被爆者の目撃した光景を高校生が描くプロジェクト

宮崎園子『「個」のひろしま 被爆者岡田恵美子の生涯』(西日本出版社)

今や、誰もがスマホですぐに写真を撮れる時代だが、当時はカメラすら珍しい時代。そのときの様子は、一部の従軍カメラマンや米軍関係者らによって写真として残されているが、きのこ雲の下でなにが起きていたのかを視覚的に示す資料は、当然のことながらほとんどない。
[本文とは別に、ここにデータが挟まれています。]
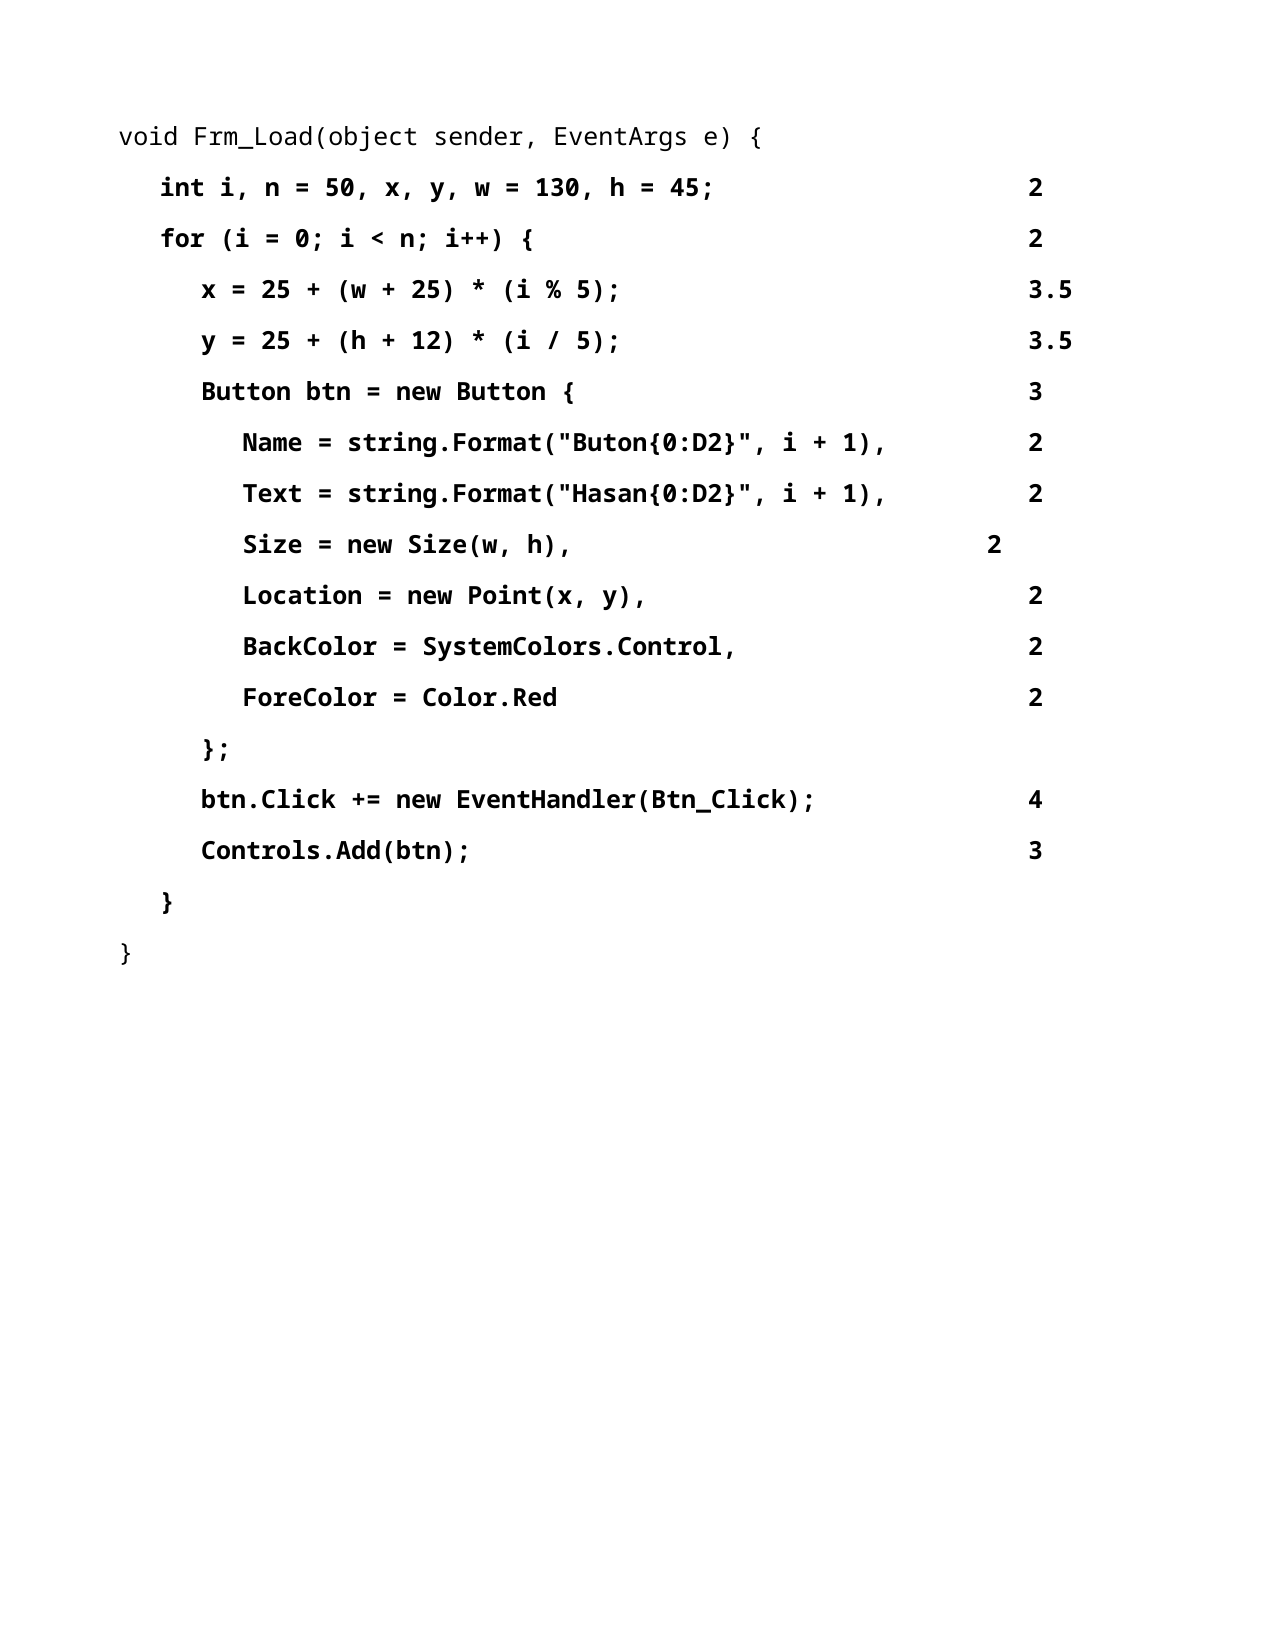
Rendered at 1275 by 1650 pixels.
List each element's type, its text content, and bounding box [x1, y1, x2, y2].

そうした中、原爆資料館は、広島市立基町もとまち高校普通科創造表現コースの生徒の協力のもと、被爆者が目撃した光景を、聞き取りをしながら引き出して絵にするという「高校生が描く原爆の絵プロジェクト」に取り組んできた。被爆者が証言の際に、資料として使うことで、聞く人たちの理解が進むことにつながるほか、被爆者と高校生との交流を生み、被爆体験の継承にも貢献してきている取り組みだ。

恵美子もそのプロジェクトに協力し、多くの高校生たちが、恵美子の脳裏に焼き付いた光景を、絵筆で再現してきた。

基町高校の子が、私の経験を絵に描いてくれることになったんですよ。狂ったように火が追いかけてくるとか、鬼のように火災が発生したって言っても、十五歳の子にはそんな家が燃え盛ってるようなのを見た経験がないから、なかなか理解できない。一年ほどかけて、何回も何回も描き直してくれました。

死体を見たことがない子にいかに伝えるか

ゲートル、もんぺといった言葉すらピンとこない世代。一緒に資料館に行って説明をしたり、参考になる資料を見てもらったりして、なんとか時代の空気を知ってもらおうとした。

言葉だけでは原爆のことを表現するのにイメージが全然湧かないんですよね。死体を見たことないんだからね。身内の人でお葬式した時なんかはちゃんとお棺の中に入ったものは見たことあるよっていうような、そういう感覚ですからね。

だから黒焦げでやけどした、物体と同じように転がされてたって言っても死体がイメージできないんですよ。だから何度も何度も、表面だけのやけどじゃない、もう本当に赤黒くススもホコリも血も全身出てるいうような話をして。もっとすごい、もっと強烈なって言っても血の色すら最初はピンクで描いてたり。優しいんですよ、生徒さん。そんなんじゃなくて、もう赤黒くって真っ黒に近い赤だったって言って何度も何度も塗り替えてもらって。

そのときに、「助けて」って言った子どものあの目が忘れられんって言ったんですが。最初に描いたのは可愛いイラストのような目でね。そんなんじゃないよ、もうすがりつくように助けてって言ったときのあの目っていうのはほんとに忘れることができんって言ったら、先生もサポートしてくださって迫力というか哀願するような目にしてくださって。あの当時を思い出すような目になってたからね。

何度もお礼言ったんですけどね。現物は市に寄付されているけど、レプリカをもらってます。証言活動のときのスライドにも入れてますしね。言葉だけじゃあイメージがわかないから。